Pete wakes up next to Josh and has a good day until he goes to the dungeon and finds that Tiff is AWOL and he has to deal with her client, a grumpy guy in a penguin costume.
Pete tries to send him away, but Penguin Guy not only refuses to leave, he intimidates Pete into putting on another penguin costume and wrestling him.
In the middle of this, Penguin Guy starts crying.
Penguin Guy: “Give me one little penguin kiss, and it would mean so much to me. Just one. […] One little tiny beak-to-beak.”
Pete: “No! No means no!”
Pete reverses the pin and takes control of the situation. He smacks Penguin Guy’s butt, then tells him to leave. He’s astonished when Penguin Guy calls him “Master Carter.”
Later, Pete is at the comedy club with Josh. When the MC calls for “Carter” to perform, Pete puts on an elaborate bondage mask and goes on stage for the first time.
At the school, Tiff shows herself in full dominatrix outfit to Doug in the bathroom. He seems intrigued.
Pete’s walk to the comedy stage is intercut with Tiff’s walk to her classroom.
In the classroom, Tiff introduces her prof to fellow student Kate and two school administrators. The prof leaves, and Tiff takes over the class. The other students don’t pay attention to her until she takes off her red coat and shows her dominatrix outfit, plus bullwhip.
Tiff does a monolog about her past, talking about her sexual abuse in high school and college. She ends by inviting the class to get tied to the chair. Almost everybody, including Doug, puts their hand up.
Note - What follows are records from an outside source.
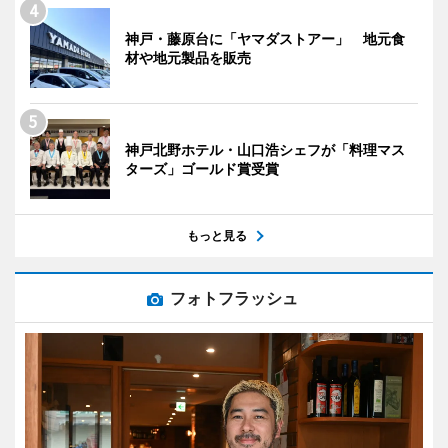
神戸・藤原台に「ヤマダストアー」 地元食
材や地元製品を販売
神戸北野ホテル・山口浩シェフが「料理マス
ターズ」ゴールド賞受賞
もっと見る
フォトフラッシュ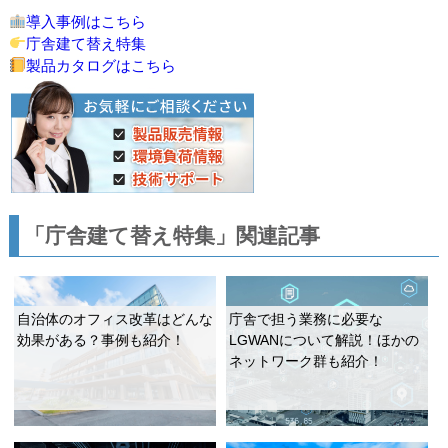
導入事例はこちら
庁舎建て替え特集
製品カタログはこちら
「庁舎建て替え特集」関連記事
自治体のオフィス改革はどんな
庁舎で担う業務に必要な
効果がある？事例も紹介！
LGWANについて解説！ほかの
ネットワーク群も紹介！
Tiff tells Doug to get in the chair.
Meanwhile, Pete does his stand-up about his life as a dominatrix’s assistant, and even takes off his mask, leaving him in just leather pants and a chest harness. Josh watches from the audience, amused.
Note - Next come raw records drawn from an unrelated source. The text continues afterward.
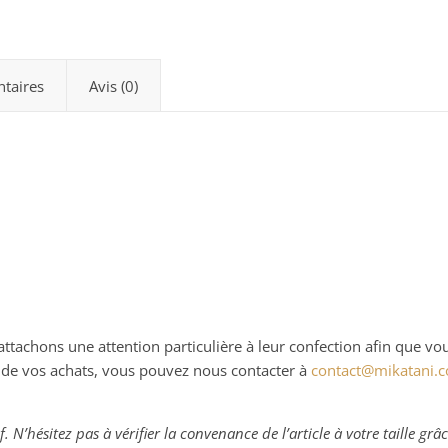
taires
Avis (0)
ttachons une attention particulière à leur confection afin que vo
ou de vos achats, vous pouvez nous contacter à
contact@mikatani.
tif. N’hésitez pas à vérifier la convenance de l’article à votre taille g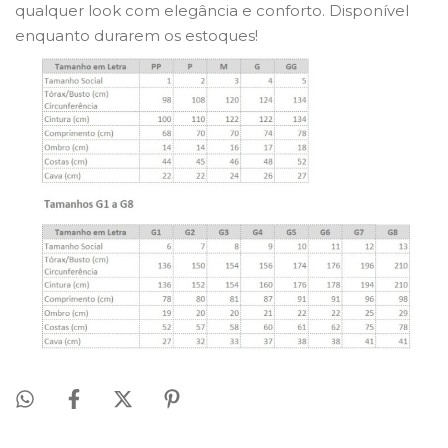
qualquer look com elegância e conforto. Disponível
enquanto durarem os estoques!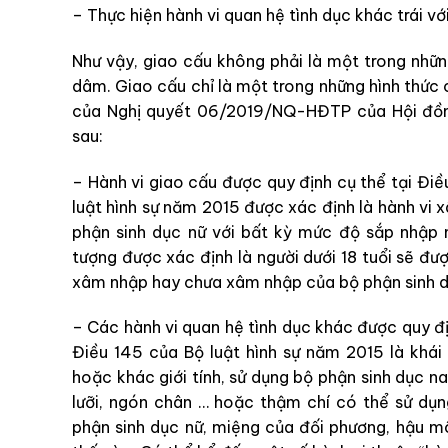
– Thực hiện hành vi quan hệ tình dục khác trái v
Như vậy, giao cấu không phải là một trong nhữn
dâm. Giao cấu chỉ là một trong những hình thức 
của Nghị quyết 06/2019/NQ-HĐTP của Hội đồn
sau:
– Hành vi giao cấu được quy định cụ thể tại Điề
luật hình sự năm 2015 được xác định là hành vi
phận sinh dục nữ với bất kỳ mức độ sắp nhập n
tượng được xác định là người dưới 18 tuổi sẽ đ
xâm nhập hay chưa xâm nhập của bộ phận sinh d
– Các hành vi quan hệ tình dục khác được quy địn
Điều 145 của Bộ luật hình sự năm 2015 là khái 
hoặc khác giới tính, sử dụng bộ phận sinh dục 
lưỡi, ngón chân … hoặc thậm chí có thể sử dụ
phận sinh dục nữ, miệng của đối phương, hậu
I appreciate that both Tiff and Pete use their BDSM personae as a means to being more vulnerable and psychologically integrated, not as a facade they hide behind.
Bonding’s key flaw is its lack of curiosity about its supposed topic: BDSM and the people who do it. The people whom Tiff and Pete serve are just random weirdos who show up, put the lead characters in comedic situations, and leave. There’s no effort to humanize them. Now, why any given person has any given fetish is a mystery that may be unsolvable. There’s still rich material in looking at the lives of these people. Why doesn’t Bonding explore the impact of Andrew’s tickling fetish on his marriage with Daphne, or ask how Fred’s golden shower fantasies fit with the rest of his life, or consider what kind of loneliness is driving Penguin Guy.
Unlike, say, Personal Services, Bonding doesn’t even go very deep into the economics or psychology of sex work. It’s all subordinate to the dysfunctional, co-dependent relationship of Pete and Tiff. And aren’t we a little past the “straight woman and her Gay Best Friend” trope?
I just finished the second season (which I think is superior to the first). I know that this series got a lot of complaints from some in the kink community online, but while it definitely had problems, I found it refreshing and better than the Fifty Shades stuff. It is a comedy with some interpersonal and social commentary, it isn’t going to be correct or safe all the time.